Maputo — A general meeting of the shareholders of Hidroelectrica de Cahora Bassa (HCB), held in Maputo on Tuesday, elected a former Mozambican Transport Minister, Paulo Muxanga, chairman of the new board of directors.
His predecessor was the Portuguese appointee Joaquim da Silva Correia.
The new board represents the new shareholding structure of HCB.
As of Tuesday, the Mozambican state holds 85 per cent of the shares, and the Portuguese state 15 per cent.

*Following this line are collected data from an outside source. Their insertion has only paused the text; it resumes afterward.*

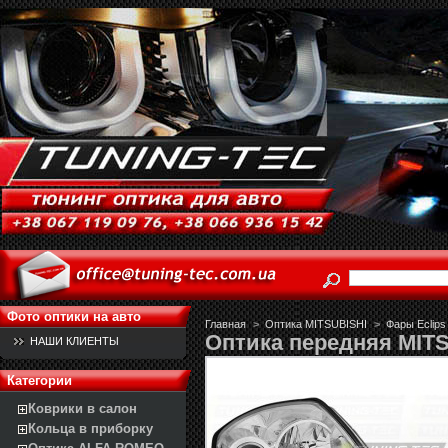
Фото оптики на авто
Главная
>
Оптика MITSUBISHI
>
Фары Eclips
Оптика передняя MITS
НАШИ КЛИЕНТЫ
Категории
Коврики в салон
Кольца в приборку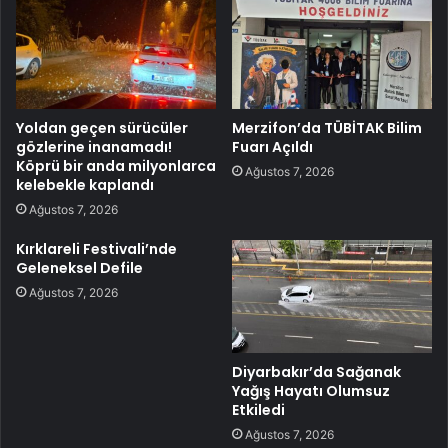
Yoldan geçen sürücüler
Merzifon’da TÜBİTAK Bilim
gözlerine inanamadı!
Fuarı Açıldı
Köprü bir anda milyonlarca
Ağustos 7, 2026
kelebekle kaplandı
Ağustos 7, 2026
Kırklareli Festivali’nde
Geleneksel Defile
Ağustos 7, 2026
Diyarbakır’da Sağanak
Yağış Hayatı Olumsuz
Etkiledi
Ağustos 7, 2026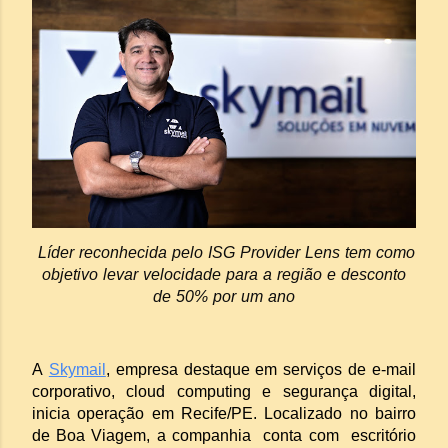
Líder reconhecida pelo ISG Provider Lens tem como
objetivo levar velocidade para a região e desconto
de 50% por um ano
A
Skymail
, empresa destaque em serviços de e-mail
corporativo, cloud computing e segurança digital,
inicia operação em Recife/PE. Localizado no bairro
de Boa Viagem, a companhia conta com escritório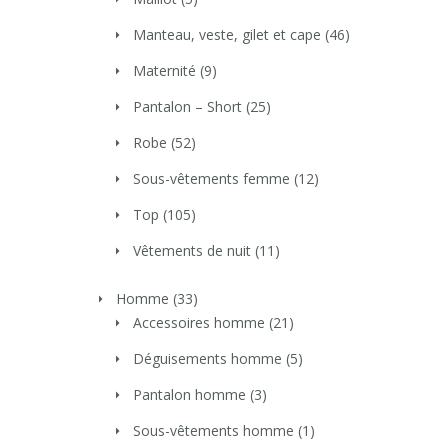
Manteau, veste, gilet et cape
(46)
Maternité
(9)
Pantalon – Short
(25)
Robe
(52)
Sous-vêtements femme
(12)
Top
(105)
Vêtements de nuit
(11)
Homme
(33)
Accessoires homme
(21)
Déguisements homme
(5)
Pantalon homme
(3)
Sous-vêtements homme
(1)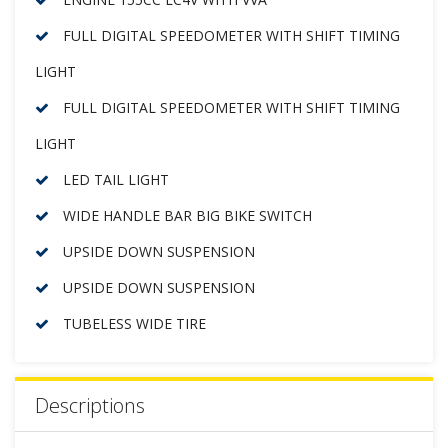
FULL DIGITAL SPEEDOMETER WITH SHIFT TIMING
LIGHT
FULL DIGITAL SPEEDOMETER WITH SHIFT TIMING
LIGHT
LED TAIL LIGHT
WIDE HANDLE BAR BIG BIKE SWITCH
UPSIDE DOWN SUSPENSION
UPSIDE DOWN SUSPENSION
TUBELESS WIDE TIRE
Descriptions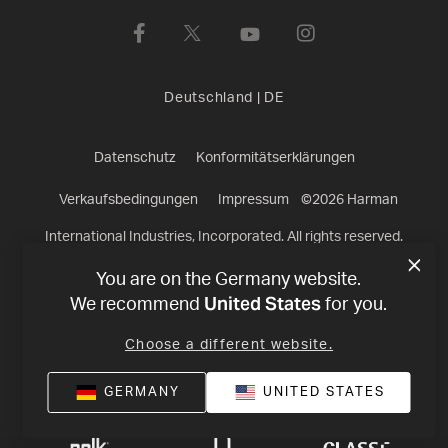
Deutschland
|
DE
Datenschutz
Konformitätserklärungen
Verkaufsbedingungen
Impressum
©
2026
Harman
International Industries, Incorporated. All rights reserved.
You are on the Germany website.
United States
We recommend
for you.
Choose a different website.
GERMANY
UNITED STATES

Previously Portugal owned 82 per cent of HCB, and so there was always a Portuguese majority on the board, and a Portuguese chairperson.
Re-elected to the new board were Manuel Tome, who is the head of the parliamentary group of the ruling Frelimo Party, and Gildo Sibumbe, a former director of the Mozambican state electricity company, EDM.
There are four other Mozambican directors (Max Tonela, Isabel Guembe, Domingos Torcida and Rosaque Guale), and two Portuguese directors (Fernando Marques da Costa and Alvaro Pinto Correia).
The supervisory board is now chaired by Mozambican jurist Acucena Duarte, who also heads the Petitions Commission of the Mozambican parliament, the Assembly of the Republic, while the new chair of the General Meeting is the Portuguese, Galvao Teles.
If, as seems likely, Portugal sells a further five per cent of its shares in HCB, the number of directors to which it is entitled will fall to one.